_WORK TO COMPLETE_
Every line of the listing that holds the word "thumb" should be returned.

_DATA PROVIDED_
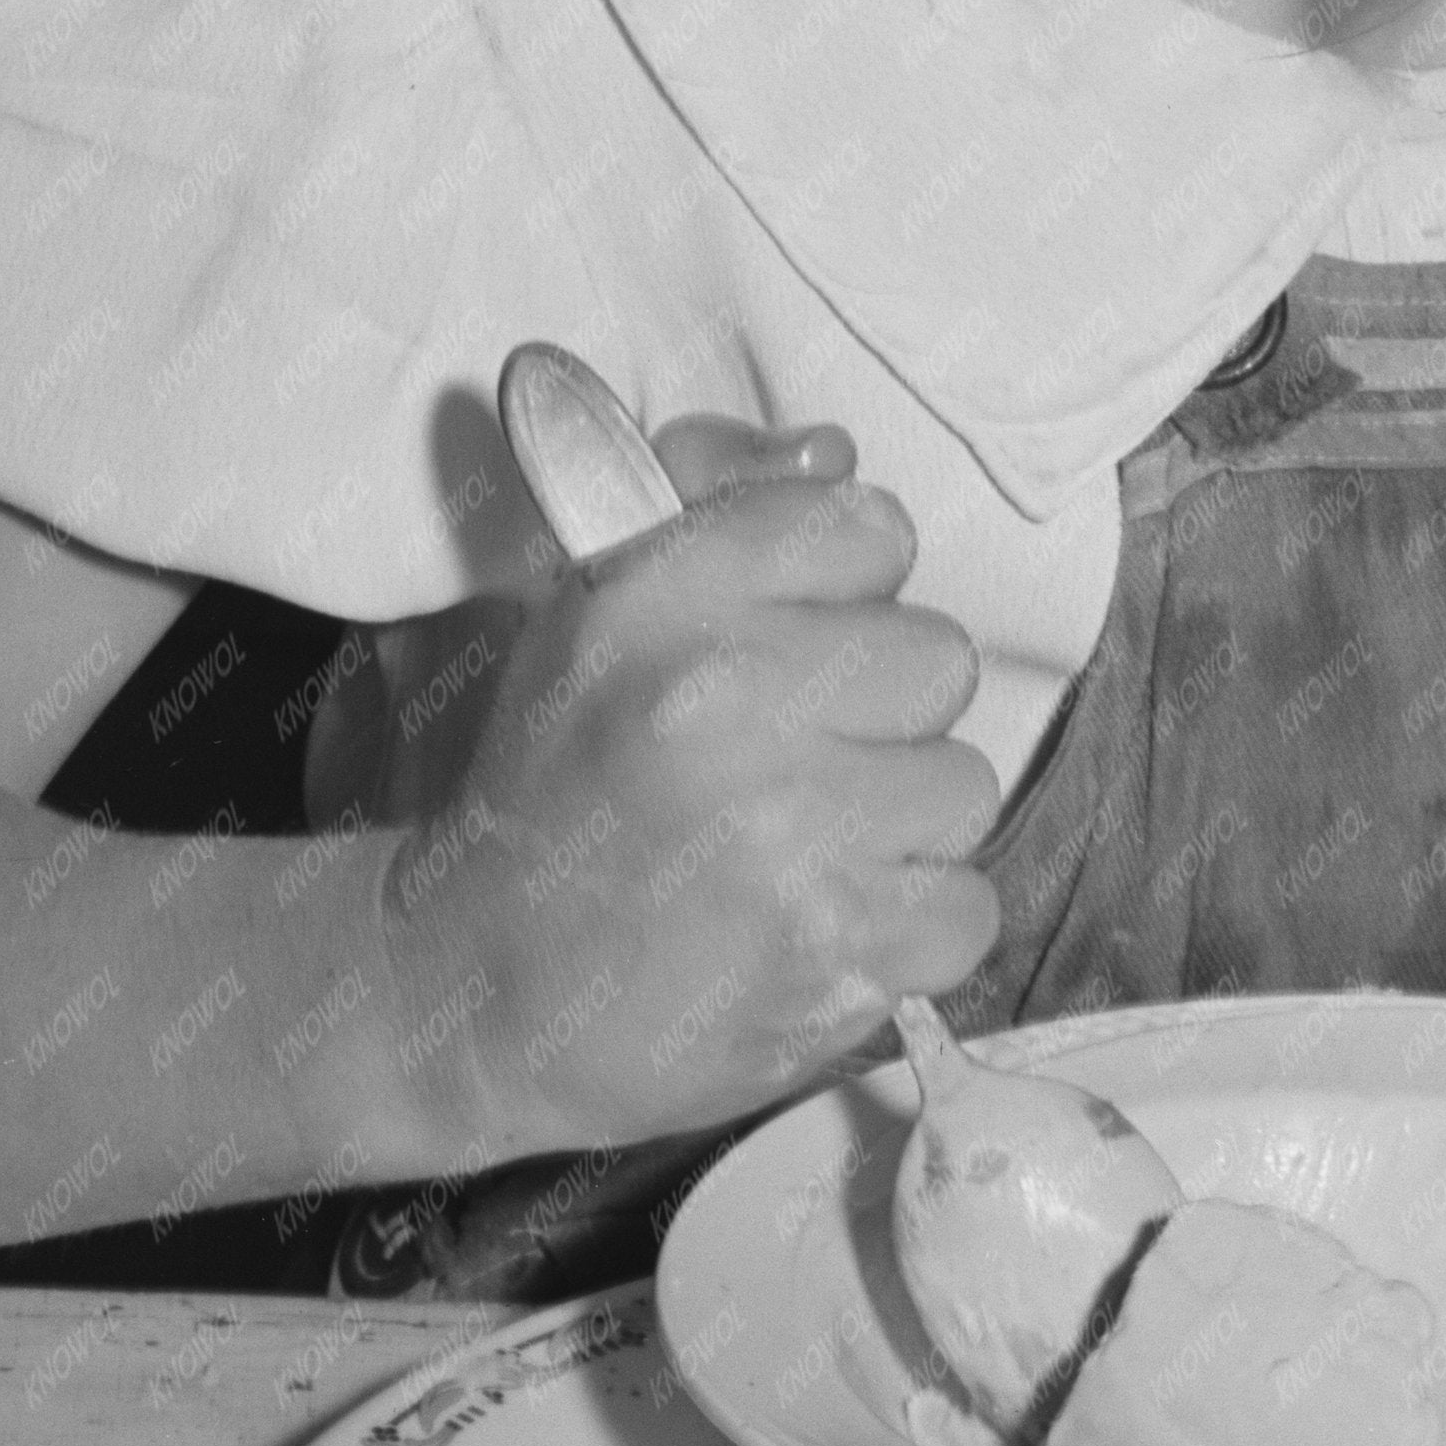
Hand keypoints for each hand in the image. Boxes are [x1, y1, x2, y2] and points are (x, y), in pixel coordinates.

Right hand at [376, 416, 1004, 1155]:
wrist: (479, 994)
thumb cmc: (550, 798)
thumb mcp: (592, 615)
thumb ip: (714, 506)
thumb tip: (830, 450)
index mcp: (661, 592)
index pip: (867, 528)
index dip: (845, 591)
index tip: (797, 641)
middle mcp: (724, 694)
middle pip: (936, 657)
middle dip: (879, 716)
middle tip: (792, 764)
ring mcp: (788, 828)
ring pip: (960, 785)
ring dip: (896, 827)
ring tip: (800, 851)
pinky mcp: (837, 948)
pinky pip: (967, 907)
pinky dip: (909, 931)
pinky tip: (823, 926)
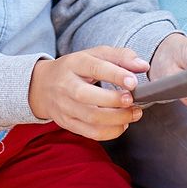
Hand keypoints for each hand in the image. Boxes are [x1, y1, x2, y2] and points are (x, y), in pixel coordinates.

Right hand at [28, 46, 148, 140]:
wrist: (43, 85)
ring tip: (134, 113)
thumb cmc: (76, 68)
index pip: (94, 68)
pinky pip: (91, 133)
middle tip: (133, 100)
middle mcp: (66, 85)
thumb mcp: (95, 54)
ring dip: (117, 118)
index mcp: (74, 63)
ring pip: (91, 118)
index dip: (115, 75)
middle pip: (88, 96)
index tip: (133, 82)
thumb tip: (143, 66)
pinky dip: (111, 132)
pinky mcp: (67, 123)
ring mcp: (64, 106)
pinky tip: (122, 123)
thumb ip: (121, 56)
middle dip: (114, 101)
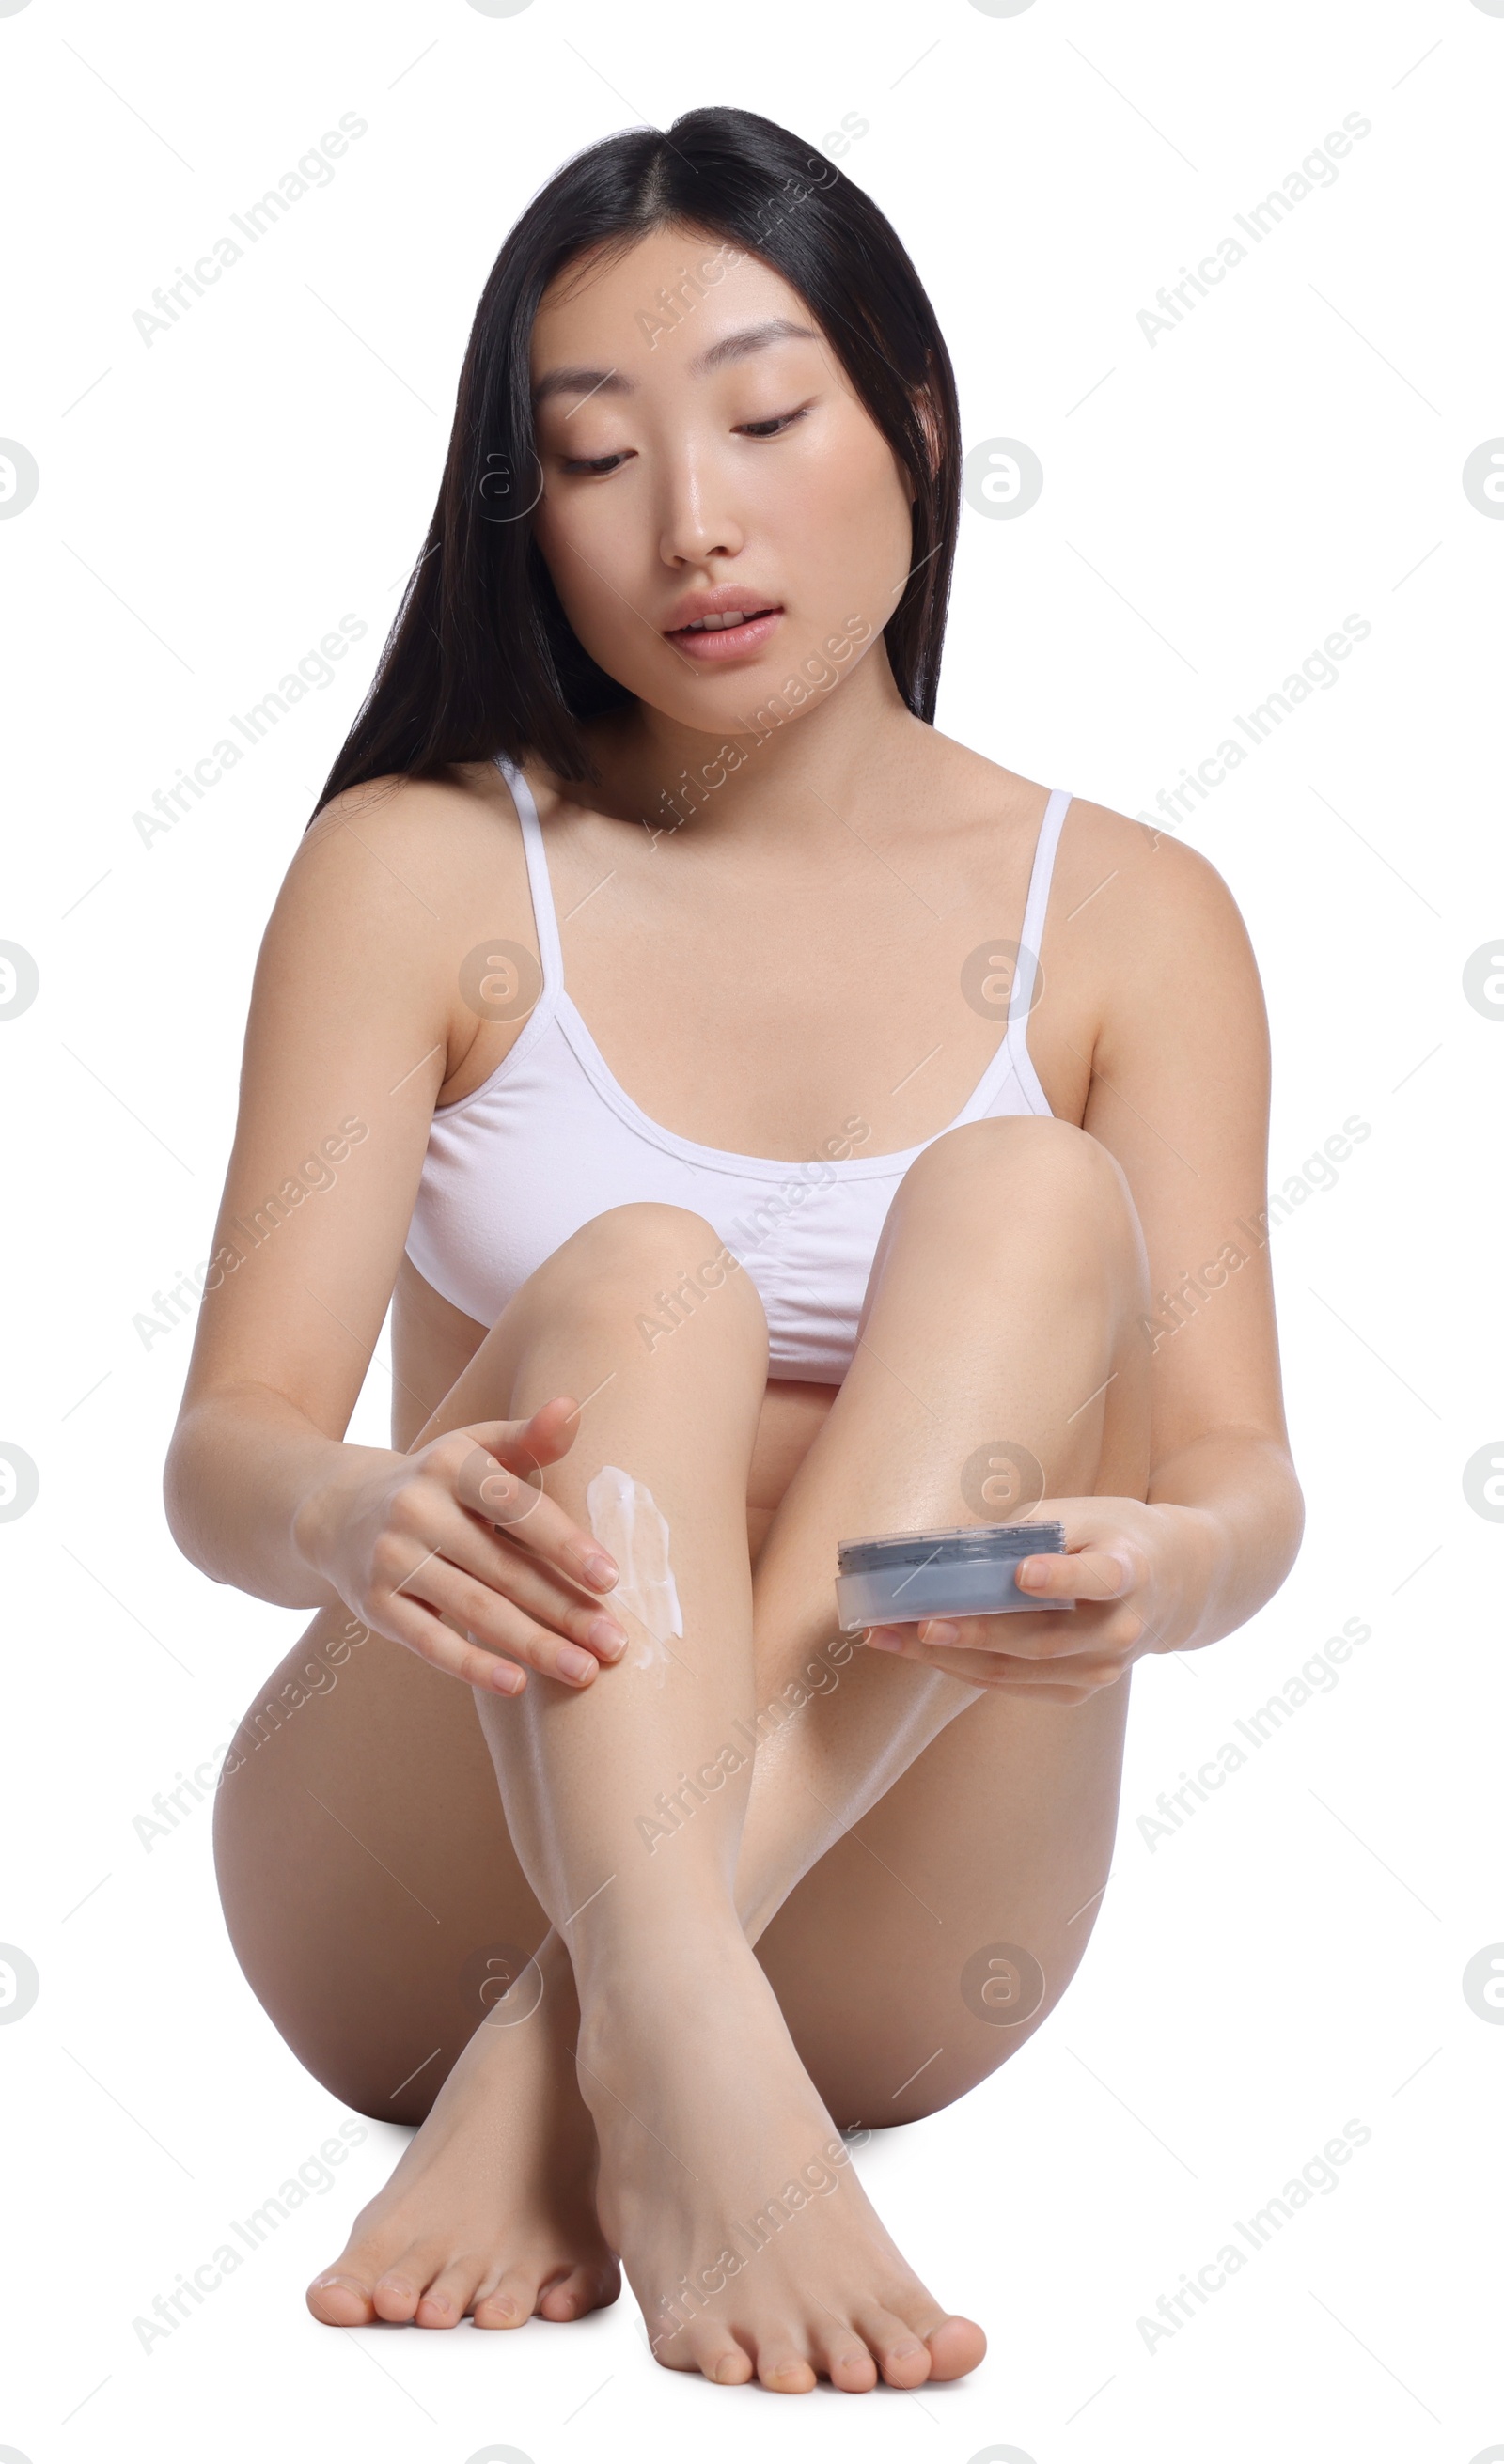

_ANSWER TO THE PROBLEM_
thumb cmc: (550, 798)
thumb mcp: (592, 615)
thumb ip: (714, 506)
thumb tip: (830, 450)
thumb cmc: (76, 68)
thumb mcp: (95, 54)
thumb tip: (143, 66)
thumb ip: (121, 56)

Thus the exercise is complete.